Поначалу выбор Северуса — маленький коттедж, типично по-английски покрытый соломой и лишь местами черепицей — поразил Гарри своей старомодностью и нелепой сказочностью: по его понятиям, в подобный дом ведьма затащила Гензеля и Гретель поесть сладостей. Дорогой друг искал коттедж так долго и придирчиво, что, внезапно обнаружив то, что виделось ему в мечтах, вцепился в домишко мертвой хваткой и в порыве любви к свежеприобретенной недвижимости едва не раздавил в объятьях ошарашенного риелтора.

Гарри до сих пор подшучивал над соломенной крышей, не желая признаваться Северусу, что на самом деле полюбил старый коттедж: казалось, у домика есть душа. В добротной английской соломе свили гнезда какие-то мелкие пичужки, и Гарри однажды поймал себя на том, что нетерпеливо ждет тепла, когда птицы вернутся и заменят будильник жизнерадостным щебетом.

Вселившись, Гарри беспечно скакал по саду, тыкал палкой в старые птичьи гнезда, бил тряпкой по паутине на чердаке и примелькался Северусу, неутомимо съезжая по перилам крученой деревянной лестницы со второго этажа в холл. Бездумно подписав документы о том, что он является совладельцем здания, представляющую архитектурную ценность восемнадцатого века, Гарри слегка присмирел, но уважения к английской соломе так и не приобрел и вдохновенно пугал Северуса, что однажды сменит ее на шифер.

Участок вокруг дома был так велик, что больше напоминал парк. Среди деревьев обнаружилось маленькое круглое озерцо. Гарри считал его волшебным — за зиму оно ни разу не подернулось льдом. Северус с серьезным лицом утверждал, что в озере живет Большой Кальмар, и об этом написано в документах на дом. К досаде Гарри, ничего подобного в бумагах он не обнаружил: легенда оказалась выдумкой дорогого друга, которому не удавалось заставить Гарри вчитаться в текст купчей.

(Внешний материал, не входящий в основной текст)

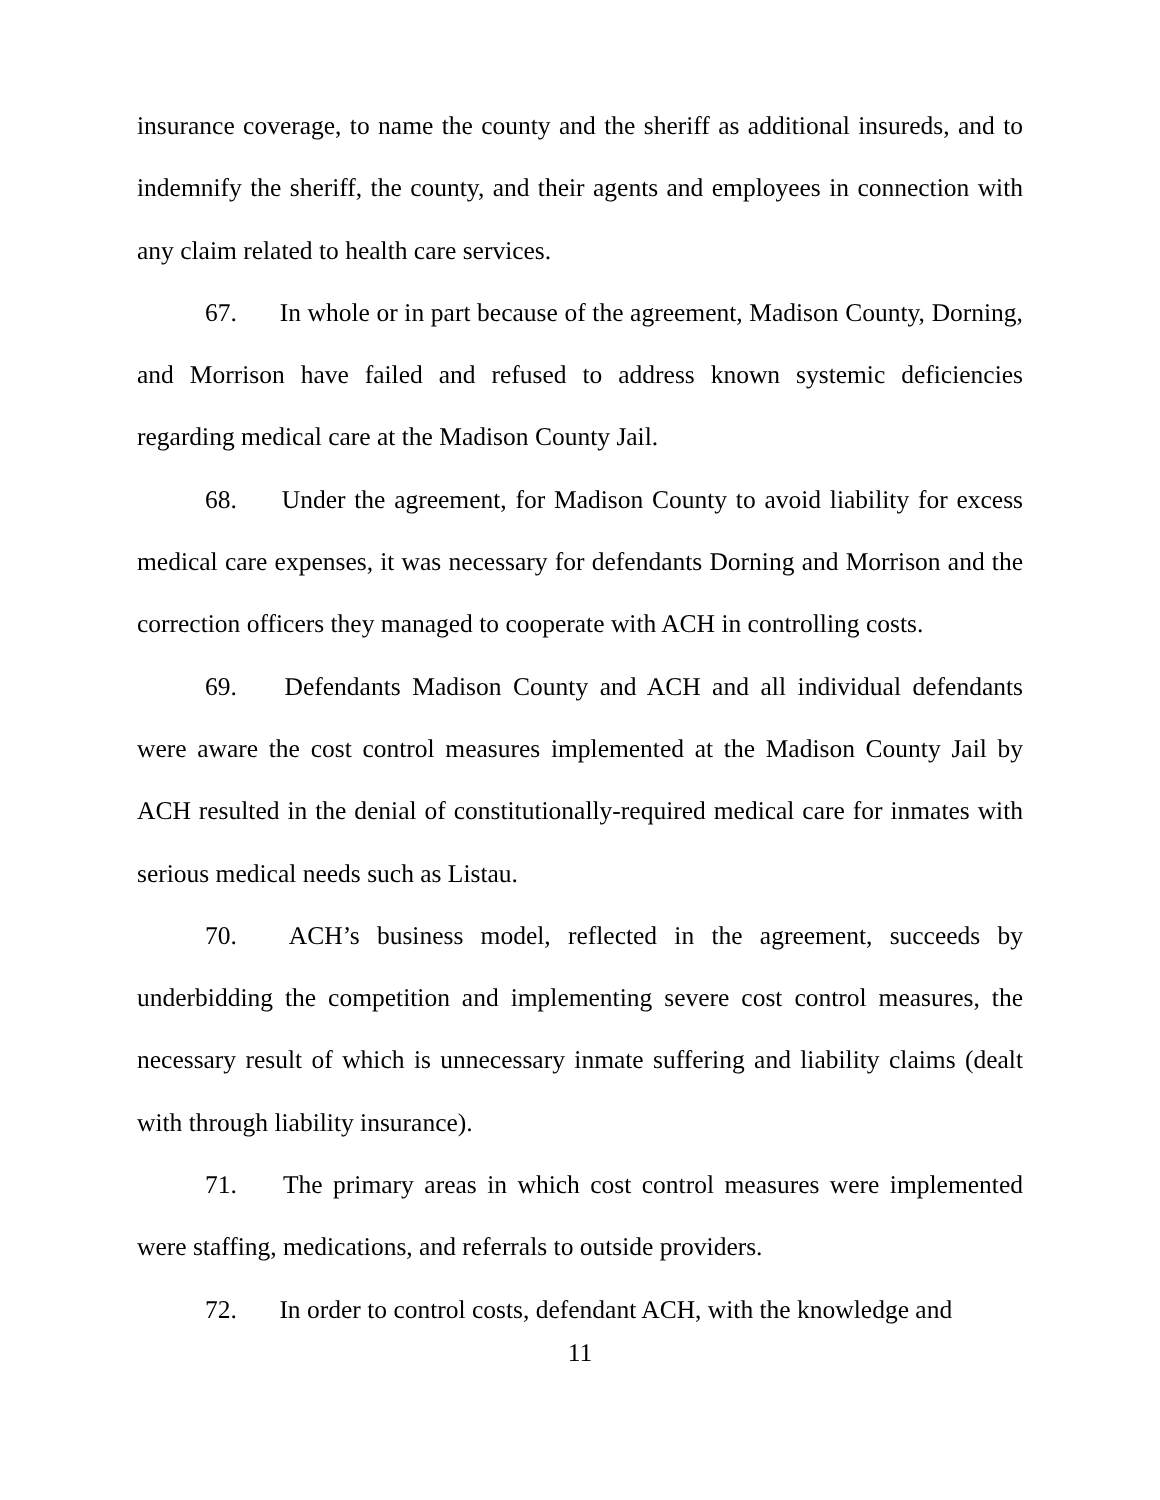insurance coverage, to name the county and the sheriff as additional insureds, and to indemnify the sheriff, the county, and their agents and employees in connection with any claim related to health care services.
67. In whole or in part because of the agreement, Madison County, Dorning, and Morrison have failed and refused to address known systemic deficiencies regarding medical care at the Madison County Jail.
68. Under the agreement, for Madison County to avoid liability for excess medical care expenses, it was necessary for defendants Dorning and Morrison and the correction officers they managed to cooperate with ACH in controlling costs.
69. Defendants Madison County and ACH and all individual defendants were aware the cost control measures implemented at the Madison County Jail by ACH resulted in the denial of constitutionally-required medical care for inmates with serious medical needs such as Listau.
70. ACH’s business model, reflected in the agreement, succeeds by underbidding the competition and implementing severe cost control measures, the necessary result of which is unnecessary inmate suffering and liability claims (dealt with through liability insurance).
71. The primary areas in which cost control measures were implemented were staffing, medications, and referrals to outside providers.
72. In order to control costs, defendant ACH, with the knowledge and
11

При переезде с чердака ноттингхиллского дома были извлечены на свет картины и книги Санни. К своему удивлению, Гарри не нашел в себе и следа былой разъедающей душу ревности, но, как ни упрашивал Северуса развесить картины в доме, своего не добился: полотна были спрятаны на новый чердак. Впрочем, несколько книг Санни по детской психологии перекочевали на полку в комнату Гарри.

Северус ворчал, что «мистер Поттер недооценивает прелести нового жилища». По большому счету, юноше было все равно, где жить, лежит на крыше солома или настил из сусального золота. Дом — это не коробка из кирпича или мрамора, а место в пространстве, где можно спрятаться от всяких бурь и прижать к сердцу того, кого любишь, думал Гарри. И куда бы мы ни поехали, привезем самих себя. Поэтому…

Звонок мобильного разорвал путаное кружево его мыслей.

— Все нормально, торчу в пробке, — губы Гарри тронула невольная улыбка.

— Мог бы и позвонить! Я места себе не нахожу, всю солому с крыши сжевал, мистер Поттер!

— Не верю, мистер Снейп! Скажите еще, Кальмара из озера выловили и съели! Без меня.

— Морепродуктов захотелось, м-м..?

— Да. Что-то вроде мяса Большого Кита.

— Не приелось?

— Вас задушить, мистер Снейп? Я тебя весь день не видел!

— Семь часов, Кит. Большая пробка?

— Приличная. Ой, уже потихоньку…

— Не спеши только, умоляю!

— Я осторожный, как…

— Как размечтавшийся на дороге лягушонок!

— Кто-кто? Мистер Снейп, вы ужасный, вредный, невыносимый… Ой, мы едем! Целую! Я мигом!